Ruth lives in London and is a Fellow of the Royal Society of Literature, a Member of the Bombay Natural History Society, an Ambassador for New Networks for Nature, a Patron of 21st-Century Tiger and a Council Member of the Zoological Society of London.
A really beautiful poetry collection exploring girlhood and womanhood, their similarities, differences and complexities. Also some powerful perspectives on motherhood.
Some of my favourite lines: ‘That moment when you realise your child belongs to the world not to you. Never did belong to you anyway.
Belong is not the word your child belongs with himself.’
‘We think we can keep ourselves apart from the flames but they're everywhere every hour inside us again and then again’
‘cloudy proof of girls I have been maybe still am’
‘Listening to the snowmelt of the patriarchy but reckoning the scars left by its ten-thousand-tentacle reach into our minds Eve and the Virgin
purity and sin and the rest which we have laughed about you and I but mourned all our lives and the violence is still’
Padel is one of my favourite poets and a repeat appearance on my summer reading list. I’ve read 12 of her books now. This collection is about girlhood, by way of personal history and myth. The first section, “When the Angel Comes for You,” is about the Virgin Mary, its 15 poems corresponding to the 15 Mysteries of the Rosary (as Padel explains in a note at the end; had she not, that would have gone over my head). The opening poem about the Annunciation is the most memorable its contemporary imagery emphasizing Mary’s youth and naivete: “a flood of real fear / and your heart / in the cowl-neck T-shirt from Primark / suddenly convulsed. But your old life // now seems dry as a stubbed / cigarette.” The third section, “Lady of the Labyrinth,” is about Ariadne, inspired by the snake goddess figurines in a museum on Crete. The message here is the same: “there is always the question of power / and girl is a trajectory / of learning how to deal with it”.

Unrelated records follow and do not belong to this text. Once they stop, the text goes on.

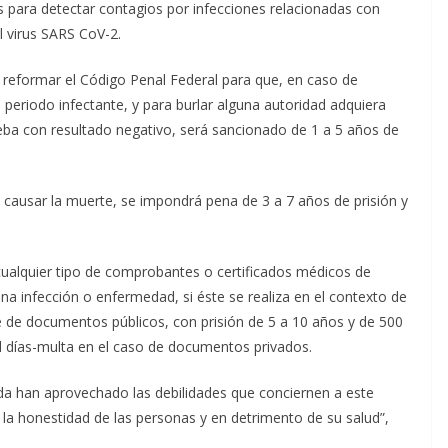
s para detectar contagios por infecciones relacionadas con
 virus SARS CoV-2.
reformar el Código Penal Federal para que, en caso de
periodo infectante, y para burlar alguna autoridad adquiera
eba con resultado negativo, será sancionado de 1 a 5 años de
e causar la muerte, se impondrá pena de 3 a 7 años de prisión y
e cualquier tipo de comprobantes o certificados médicos de
na infección o enfermedad, si éste se realiza en el contexto de
e de documentos públicos, con prisión de 5 a 10 años y de 500
il días-multa en el caso de documentos privados.
ada han aprovechado las debilidades que conciernen a este
la honestidad de las personas y en detrimento de su salud”,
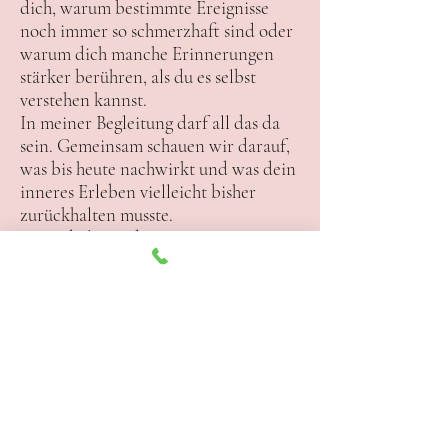
dich, warum bestimmte Ereignisse
noch immer so schmerzhaft sind oder
warum dich manche Erinnerungen
stärker berühren, als du es selbst
verstehen kannst.
In meiner Begleitung darf all das da
sein. Gemeinsam schauen wir darauf,
was bis heute nachwirkt und was dein
inneres Erleben vielleicht bisher
zurückhalten musste.
Wenn belastende Erinnerungen
verarbeitet werden können, entsteht
häufig mehr innerer Raum. Gefühle
werden zugänglicher, Erinnerungen
verlieren an Schwere und
Vergangenes kann Schritt für Schritt
einen Platz in der eigenen
Lebensgeschichte finden.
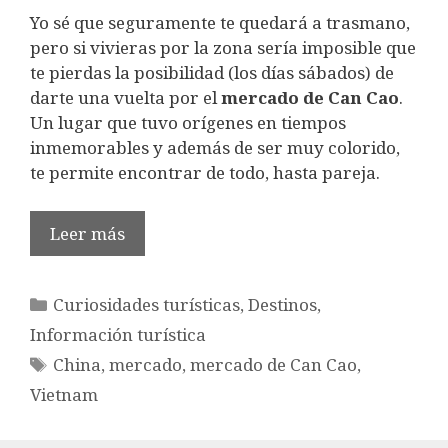
Yo sé que seguramente te quedará a trasmano,
pero si vivieras por la zona sería imposible que
te pierdas la posibilidad (los días sábados) de
darte una vuelta por el
mercado de Can Cao
.
Un lugar que tuvo orígenes en tiempos
inmemorables y además de ser muy colorido,
te permite encontrar de todo, hasta pareja.
Leer más
Categorías
Curiosidades turísticas
,
Destinos
,
Información turística
Etiquetas
China
,
mercado
,
mercado de Can Cao
,
Vietnam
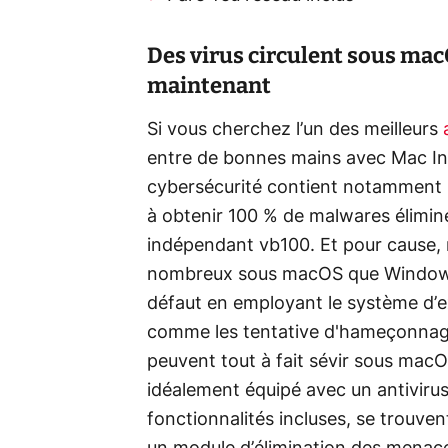
Des virus circulent sous ma
maintenant
Si vous cherchez l’un des meilleurs
entre de bonnes mains avec Mac Inte
cybersécurité contient notamment un
à obtenir 100 % de malwares éliminé
indépendant vb100. Et pour cause, m
nombreux sous macOS que Windows,
défaut en employant le système d’e
comme les tentative d'hameçonnage
peuvent tout à fait sévir sous macOS
idéalement équipé avec un antivirus
fonctionnalités incluses, se trouv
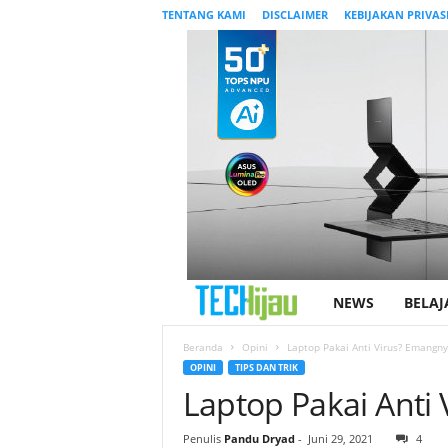
TENTANG KAMI
DISCLAIMER
KEBIJAKAN PRIVAS
NEWS
BELAJ
T
e
Beranda
Opini
Laptop Pakai Anti Virus? Emangny
OPINI
TIPS DAN TRIK
Laptop Pakai Anti
c
h
Penulis
Pandu Dryad
-
Juni 29, 2021
4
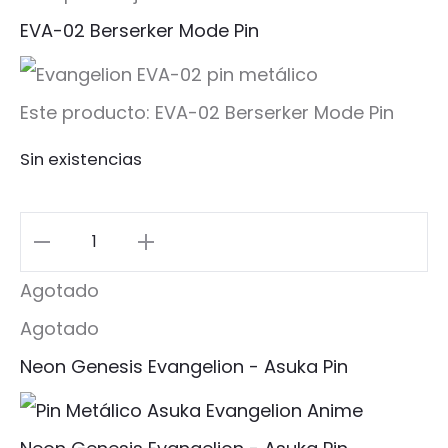
EVA-02 Berserker Mode Pin
Este producto:
EVA-02 Berserker Mode Pin
Sin existencias
EVA-
02
Agotado
Berserker
Agotado
Mode
Neon Genesis Evangelion - Asuka Pin
Pin
cantidad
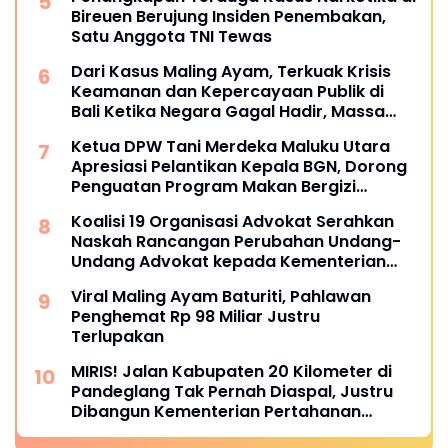
Bireuen Berujung Insiden Penembakan,
Satu Anggota TNI Tewas
Dari Kasus Maling Ayam, Terkuak Krisis
Keamanan dan Kepercayaan Publik di
Bali Ketika Negara Gagal Hadir, Massa
Mengambil Alih Hukum
Ketua DPW Tani Merdeka Maluku Utara
Apresiasi Pelantikan Kepala BGN, Dorong
Penguatan Program Makan Bergizi
Gratis.!!
Koalisi 19 Organisasi Advokat Serahkan
Naskah Rancangan Perubahan Undang-
Undang Advokat kepada Kementerian
Hukum RI
Viral Maling Ayam Baturiti, Pahlawan
Penghemat Rp 98 Miliar Justru
Terlupakan
MIRIS! Jalan Kabupaten 20 Kilometer di
Pandeglang Tak Pernah Diaspal, Justru
Dibangun Kementerian Pertahanan
Melalui TNI Warga: Puluhan Kali Ajukan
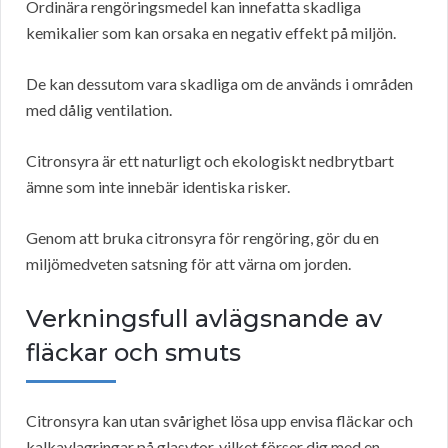
Ordinära rengöringsmedel kan innefatta skadliga
kemikalier som kan orsaka en negativ effekt på miljön.
De kan dessutom vara skadliga om de används i områden
med dålig ventilation.
Citronsyra är ett naturligt och ekologiskt nedbrytbart
ämne som inte innebär identiska risker.
Genom att bruka citronsyra för rengöring, gör du en
miljömedveten satsning för att värna om jorden.
Verkningsfull avlägsnande av
fläckar och smuts
Citronsyra kan utan svårighet lösa upp envisa fläckar och
kalkavlagringar på glasytor, vilket förser dig med en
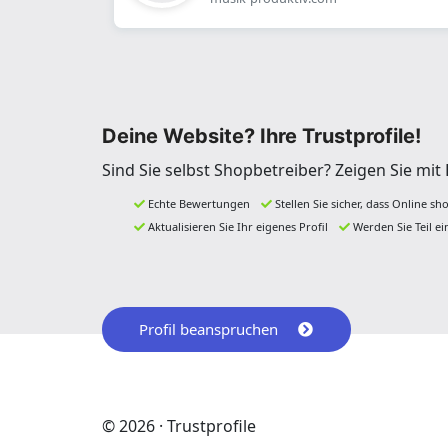
Deine Website? Ihre Trustprofile!
Sind Sie selbst Shopbetreiber? Zeigen Sie mi
Echte Bewertungen
Stellen Sie sicher, dass Online sh
Aktualisieren Sie Ihr eigenes Profil
Werden Sie Teil e
Profil beanspruchen
© 2026 · Trustprofile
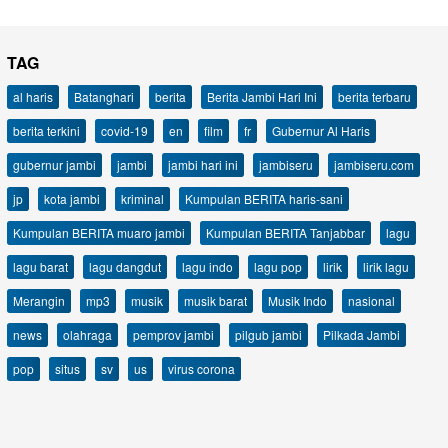
TAG
al haris
Batanghari
berita
Berita Jambi Hari Ini
berita terbaru
berita terkini
covid-19
en
film
fr
Gubernur Al Haris
gubernur jambi
jambi
jambi hari ini
jambiseru
jambiseru.com
jp
kota jambi
kriminal
Kumpulan BERITA haris-sani
Kumpulan BERITA muaro jambi
Kumpulan BERITA Tanjabbar
lagu
lagu barat
lagu dangdut
lagu indo
lagu pop
lirik
lirik lagu
Merangin
mp3
musik
musik barat
Musik Indo
nasional
news
olahraga
pemprov jambi
pilgub jambi
Pilkada Jambi
pop
situs
sv
us
virus corona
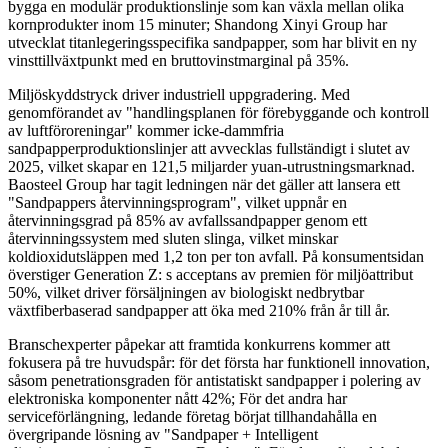
bygga en modulär produktionslinje som kan växla mellan olika
kornprodukter inom 15 minuter; Shandong Xinyi Group har
utvecklat titanlegeringsspecifika sandpapper, som har blivit en ny
vinsttillväxtpunkt med en bruttovinstmarginal på 35%.
Miljöskyddstryck driver industriell uppgradering. Med
genomförandet av "handlingsplanen för förebyggande och kontroll
av luftföroreningar" kommer icke-dammfria
sandpapperproduktionslinjer att avvecklas fullständigt i slutet av
2025, vilket skapar en 121,5 miljarder yuan-utrustningsmarknad.
Baosteel Group har tagit ledningen när det gäller att lansera ett
"Sandpappers återvinningsprogram", vilket uppnår en
återvinningsgrad på 85% av avfallssandpapper genom ett
återvinningssystem med sluten slinga, vilket minskar
koldioxidutsläppen med 1,2 ton per ton avfall. På konsumentsidan
överstiger Generation Z: s acceptans av premien för miljöattribut
50%, vilket driver försäljningen av biologiskt nedbrytbar
växtfiberbaserad sandpapper att öka med 210% från år till år.
Branschexperter påpekar att framtida konkurrens kommer att
fokusera på tre huvudspår: för det första har funktionell innovation,
såsom penetrationsgraden för antistatiskt sandpapper i polering av
elektroniska komponenter nått 42%; För det andra har
serviceförlängning, ledande företag börjat tillhandahålla en
övergripande lösning av "Sandpaper + Intelligent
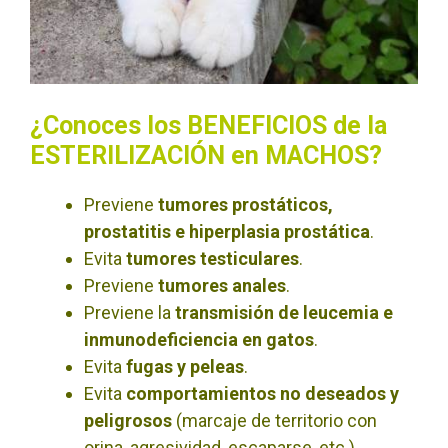
¿Conoces los BENEFICIOS de la
ESTERILIZACIÓN en MACHOS?
Previene
tumores prostáticos,
prostatitis e hiperplasia prostática
.
Evita
tumores testiculares
.
Previene
tumores anales
.
Previene la
transmisión de leucemia e
inmunodeficiencia en gatos
.
Evita
fugas y peleas
.
Evita
comportamientos no deseados y
peligrosos
(marcaje de territorio con
orina, agresividad, escaparse, etc.).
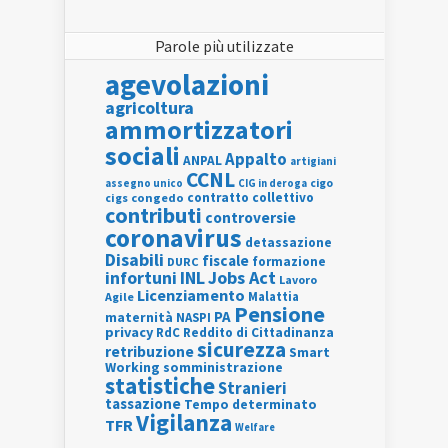
Parole più utilizzate
agevolazioni
agricoltura
ammortizzatori
sociali
Appalto
ANPAL
artigiani
CCNL
assegno unico
cigo
CIG in deroga
contratto collettivo
cigs
congedo
contributi
controversie
coronavirus
detassazione
Disabili
fiscale
formazione
DURC
INL
Jobs Act
infortuni
Lavoro
Licenziamento
Agile
Malattia
Pensione
PA
maternità
NASPI
privacy
RdC
Reddito di Cittadinanza
sicurezza
retribuzione
Smart
Working
somministrazione
statistiche
Stranieri
tassazione
Tempo determinato
Vigilanza
TFR
Welfare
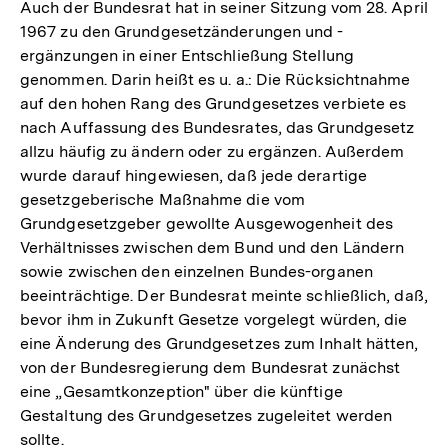
Auch der Bundesrat hat in seiner Sitzung vom 28. April
1967 zu den Grundgesetzänderungen und -
ergänzungen in einer Entschließung Stellung
genommen. Darin heißt es u. a.: Die Rücksichtnahme
auf den hohen Rang des Grundgesetzes verbiete es
nach Auffassung des Bundesrates, das Grundgesetz
allzu häufig zu ändern oder zu ergänzen. Außerdem
wurde darauf hingewiesen, daß jede derartige
gesetzgeberische Maßnahme die vom
Grundgesetzgeber gewollte Ausgewogenheit des
Verhältnisses zwischen dem Bund und den Ländern
sowie zwischen den einzelnen Bundes-organen
beeinträchtige. Der Bundesrat meinte schließlich, daß,
bevor ihm in Zukunft Gesetze vorgelegt würden, die
eine Änderung des Grundgesetzes zum Inhalt hätten,
von der Bundesregierung dem Bundesrat zunächst
eine „Gesamtkonzeption" über die künftige
Gestaltung des Grundgesetzes zugeleitet werden
sollte.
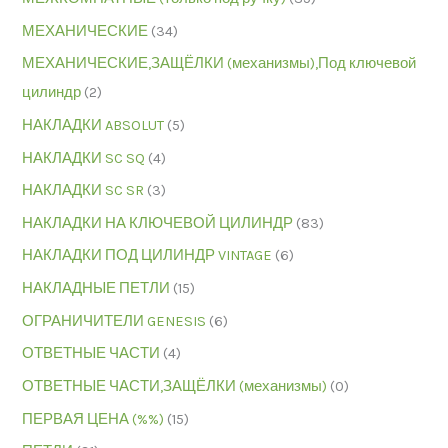
МЕХАНИЧЕСКИЕ
(34)
МЕХАНИЧЕСКИЕ,ЗАЩЁЛКИ (механизмы),Под ключевой
цилиндр
(2)
НАКЛАДКИ ABSOLUT
(5)
НАКЛАДКИ SC SQ
(4)
НАКЛАДКИ SC SR
(3)
НАКЛАДКИ НА КЛЮЧЕВОЙ ЦИЛИНДР
(83)
НАКЛАДКИ ПОД ЦИЛИНДР VINTAGE
(6)
НАКЛАДНЫЕ ПЕТЛИ
(15)
ОГРАНИЧИТЕЛИ GENESIS
(6)
ОТВЕТНЫЕ ЧАСТИ
(4)
ОТВЕТНЫЕ ЧАСТИ,ЗАЩЁЛКИ (механизмы)
(0)
ПЕРВАЯ ЦЕНА (%%)
(15)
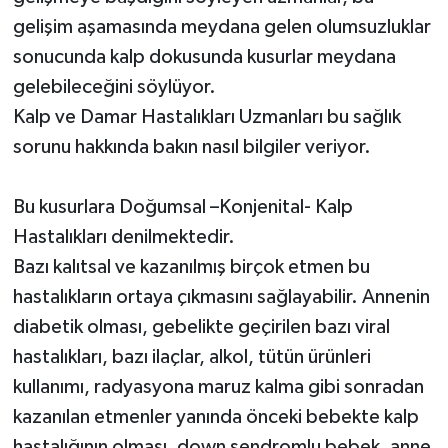
gelişim aşamasında meydana gelen olumsuzluklar
SİYASET
sonucunda kalp dokusunda kusurlar meydana
gelebileceğini söylüyor.
SPOR
Kalp ve Damar Hastalıkları Uzmanları bu sağlık
sorunu hakkında bakın nasıl bilgiler veriyor.
TEKNOLOJİ
VEFATLAR
Bu kusurlara Doğumsal –Konjenital- Kalp
Hastalıkları denilmektedir.
Yerel
Bazı kalıtsal ve kazanılmış birçok etmen bu
hastalıkların ortaya çıkmasını sağlayabilir. Annenin
diabetik olması, gebelikte geçirilen bazı viral
hastalıkları, bazı ilaçlar, alkol, tütün ürünleri
kullanımı, radyasyona maruz kalma gibi sonradan
kazanılan etmenler yanında önceki bebekte kalp
hastalığının olması, down sendromlu bebek, anne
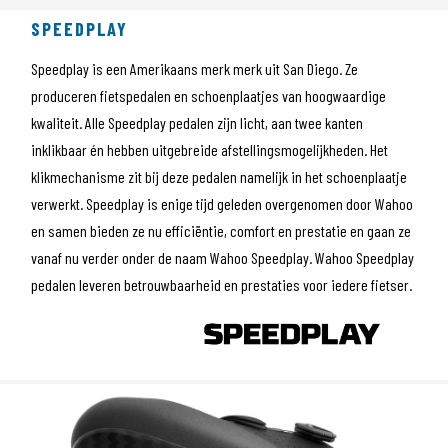
SPEEDPLAY
Speedplay is een Amerikaans merk merk uit San Diego. Ze
produceren fietspedalen en schoenplaatjes van hoogwaardige
kwaliteit. Alle Speedplay pedalen zijn licht, aan twee kanten
inklikbaar én hebben uitgebreide afstellingsmogelijkheden. Het
klikmechanisme zit bij deze pedalen namelijk in het schoenplaatje
verwerkt. Speedplay is enige tijd geleden overgenomen door Wahoo
en samen bieden ze nu efficiëntie, comfort en prestatie en gaan ze
vanaf nu verder onder de naam Wahoo Speedplay. Wahoo Speedplay
pedalen leveren betrouwbaarheid en prestaties voor iedere fietser.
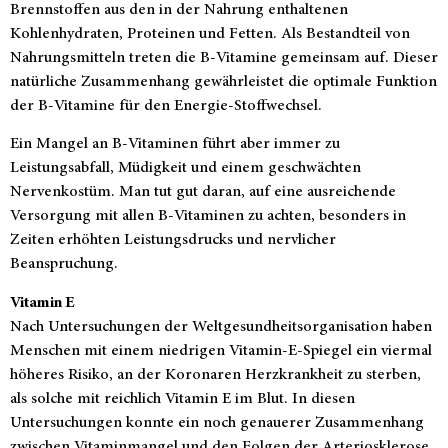
Brennstoffen aus den in der Nahrung enthaltenen
Kohlenhydraten, Proteinen und Fetten. Als Bestandteil von
Nahrungsmitteln treten die B-Vitamine gemeinsam auf. Dieser
natürliche Zusammenhang gewährleistet die optimale Funktion
der B-Vitamine für den Energie-Stoffwechsel.
Ein Mangel an B-Vitaminen führt aber immer zu
Leistungsabfall, Müdigkeit und einem geschwächten
Nervenkostüm. Man tut gut daran, auf eine ausreichende
Versorgung mit allen B-Vitaminen zu achten, besonders in
Zeiten erhöhten Leistungsdrucks und nervlicher
Beanspruchung.
Vitamin E
Nach Untersuchungen der Weltgesundheitsorganisation haben
Menschen mit einem niedrigen Vitamin-E-Spiegel ein viermal
höheres Risiko, an der Koronaren Herzkrankheit zu sterben,
als solche mit reichlich Vitamin E im Blut. In diesen
Untersuchungen konnte ein noch genauerer Zusammenhang
zwischen Vitaminmangel und den Folgen der Arteriosklerose,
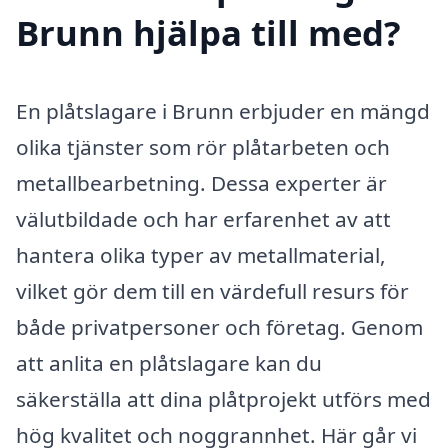
Brunn hjälpa till med?
En plåtslagare i Brunn erbjuder en mängd
olika tjänster som rör plåtarbeten och
metallbearbetning. Dessa experter är
välutbildade och har erfarenhet av att
hantera olika typer av metallmaterial,
vilket gör dem till en värdefull resurs för
både privatpersoner och företag. Genom
att anlita en plåtslagare kan du
säkerställa att dina plåtprojekt utförs med
hög kvalitet och noggrannhet. Här går vi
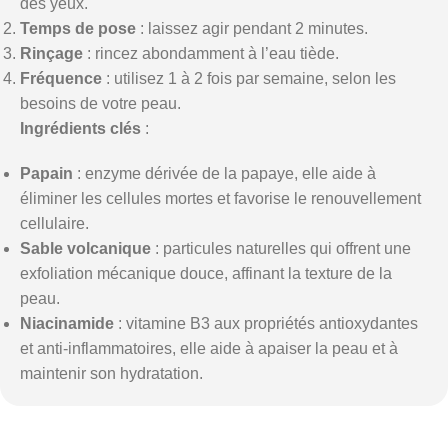
des yeux.
Temps de pose
: laissez agir pendant 2 minutes.
Rinçage
: rincez abondamment à l’eau tiède.
Fréquence
: utilisez 1 à 2 fois par semaine, selon les
besoins de votre peau.
Ingrédients clés
:
Papain
: enzyme dérivée de la papaye, elle aide à
éliminer les cellules mortes et favorise le renouvellement
cellulaire.
Sable volcanique
: particules naturelles qui offrent une
exfoliation mécanique douce, affinant la texture de la
peau.
Niacinamide
: vitamine B3 aux propriétés antioxydantes
et anti-inflammatoires, elle aide à apaiser la peau et à
maintenir son hydratation.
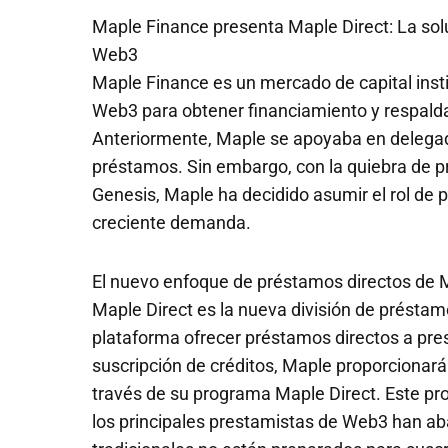
Maple Finance presenta Maple Direct: La sol
Web3
Maple Finance es un mercado de capital insti
Web3 para obtener financiamiento y respald
Anteriormente, Maple se apoyaba en delegado
préstamos. Sin embargo, con la quiebra de p
Genesis, Maple ha decidido asumir el rol de 
creciente demanda.
El nuevo enfoque de préstamos directos de 
Maple Direct es la nueva división de préstam
plataforma ofrecer préstamos directos a pres
suscripción de créditos, Maple proporcionará 
través de su programa Maple Direct. Este p
los principales prestamistas de Web3 han ab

But the only poems that truly stood out to me are in the central autobiographical section arising from Padel’s own girlhood as well as her observations of her daughter and grandchild (setting up a Maiden–Mother–Crone triad). “Girl in a Forest” and “Tomboy and Panther” draw on the lure of the jungle to depict a wild child who chooses trousers over skirts. I loved “Fair Verona” for its traveler’s nostalgia but also for the hint of menace: so many tourists fondled the breast on a statue of Juliet that it had to be replaced. “How much touching // does it take for a bronze breast to crack?” the poet asks.
There’s some good alliteration throughout, and I warmed to the vision of girlhood as a time of promise and possibility: “the wonder / the where shall I go what new thing / will this day bring of being a girl.” Overall, though, I didn’t think the book had a lot of substance to convey about its theme.
It’s funny because this one took time to catch my interest where the first half didn’t seem to connect the second drew more on myths and history through a female perspective which was absolutely stunning!
I enjoyed the first two sections, “When the Angel Comes for You” and “Under the Flesh and Dream of Who You Are is the Truth of Who You Are”. I found the last section “Lady of the Labyrinth” weaker.